Pieces of a Woman (2020)
Director: Kornél Mundruczó
Writer: Kata Wéber
For the first half-hour of Netflix’s “Pieces of a Woman,” my husband and I were nervous wrecks, sitting on the sofa in our living room. It was the opposite of “Netflix and chill,” more like “Netflix and re-live traumatic experiences.” During the movie’s extended prologue, Vanessa Kirby and Shia LeBeouf play Martha and Sean, a young couple in the midst of a home birth, with Kirby convincingly going through labor, not just the terrified/ecstatic screams we’re used to seeing dramatized on screen, but the uncertain and confusing middle stages of labor, when unexpected physical sensations and emotions begin to arise. The entire birth sequence is shot in one unbroken take, which heightens the feeling of intimacy and vulnerability, especially as things begin to go wrong.
I won’t spoil exactly how and when the birth becomes tragic, but the rest of the movie is devoted to its aftermath. The movie tries to pay attention to multiple aspects of Martha and Sean’s grief: not only the emotional fallout, but the logistical tasks and medical appointments, Martha’s return to work, Sean’s efforts to stay sober and employed, and the potential legal proceedings as the family debates whether or not to sue for malpractice. It’s a lot, and there were times when I felt the characters had to make unlikely speeches in order to justify the action of the screenplay. Things that should have been subtext were text and vice versa. Most of the time, though, the characters don’t say enough. LeBeouf gives a particularly repellent and overly macho performance, playing the stereotypical inarticulate guy who can’t express his feelings. Kirby is more believable as a woman who is in such physical and emotional turmoil that she’s gone into survival mode and doesn’t have the energy to speak.
For me, the central problem in this movie was the relationship between Martha and Sean. I just didn’t understand why they were together, mainly because they weren’t well-defined as characters. The storytelling often felt light on specifics. The movie opens with Sean, a construction worker, leaving a building site near a body of water, but it took me a while to figure out that they were supposed to be in Boston (it was filmed in Montreal). The class differences between Martha and Sean were repeatedly highlighted but as far as I could tell, Martha’s professional-seeming job was never described. I only really got to know her through her clothing choices (stylish and minimal) and her wealthy and imperious mother (Ellen Burstyn) who tries to solve every problem with money.
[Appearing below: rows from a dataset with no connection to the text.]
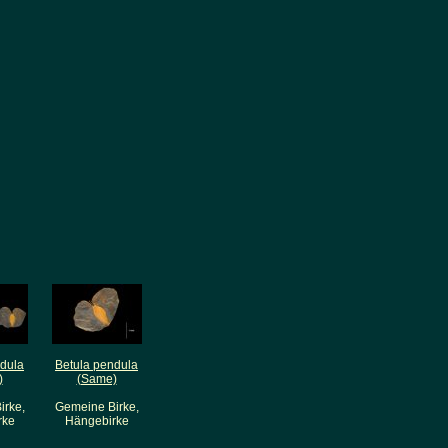
ndula
Betula pendula
)
(Same)
irke,
Gemeine Birke,
rke
Hängebirke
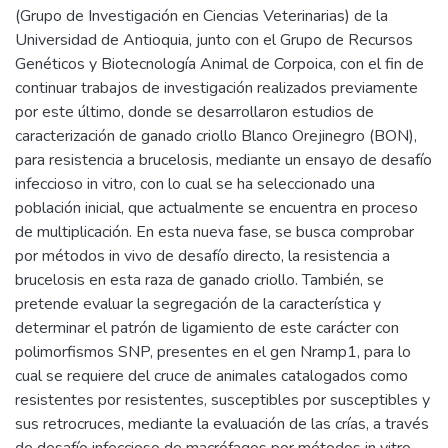
(Grupo de Investigación en Ciencias Veterinarias) de la
Universidad de Antioquia, junto con el Grupo de Recursos
Genéticos y Biotecnología Animal de Corpoica, con el fin de
continuar trabajos de investigación realizados previamente
por este último, donde se desarrollaron estudios de
caracterización de ganado criollo Blanco Orejinegro (BON),
para resistencia a brucelosis, mediante un ensayo de desafío
infeccioso in vitro, con lo cual se ha seleccionado una
población inicial, que actualmente se encuentra en proceso
de multiplicación. En esta nueva fase, se busca comprobar
por métodos in vivo de desafío directo, la resistencia a
brucelosis en esta raza de ganado criollo. También, se
pretende evaluar la segregación de la característica y
determinar el patrón de ligamiento de este carácter con
polimorfismos SNP, presentes en el gen Nramp1, para lo
cual se requiere del cruce de animales catalogados como
resistentes por resistentes, susceptibles por susceptibles y
sus retrocruces, mediante la evaluación de las crías, a través
de desafío infeccioso de macrófagos por métodos in vitro ,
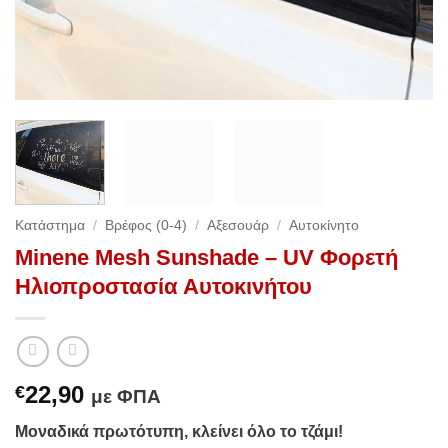
Κατάστημα
/
Βρέφος (0-4)
/
Αξεσουάρ
/
Αυτοκίνητο
Minene Mesh Sunshade – UV Φορετή
Ηλιοπροστασία Αυτοκινήτου
22,90
€
με ΦΠΑ
Μοναδικά πρωτότυπη, κλείνει όλο το τζάμι!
Despite the clunky writing, Burstyn came through as the most real person in the movie. Sarah Snook appears, playing a version of her Succession character, Shiv—which is fine—but she felt like she came from a different universe. There were times when Sean’s struggles with addiction also felt tacked-on, as if it were supposed to explain his character’s personality.
Still, there were many compelling and emotionally complex scenes, and the first passage–the long birthing sequence–proved to be a powerful narrative anchor, one that gave the movie gravity, even when the screenplay faltered. I also appreciated the cinematography, especially the way the camera moved through interior spaces. Instead of going in for a close-up during scenes of conflict, it often pulled back to frame the scene, or darted around to come at it from a different angle. It was as if the camera was always trying to put things in a larger perspective, to show us that eventually, these characters would come out on the other side of their pain.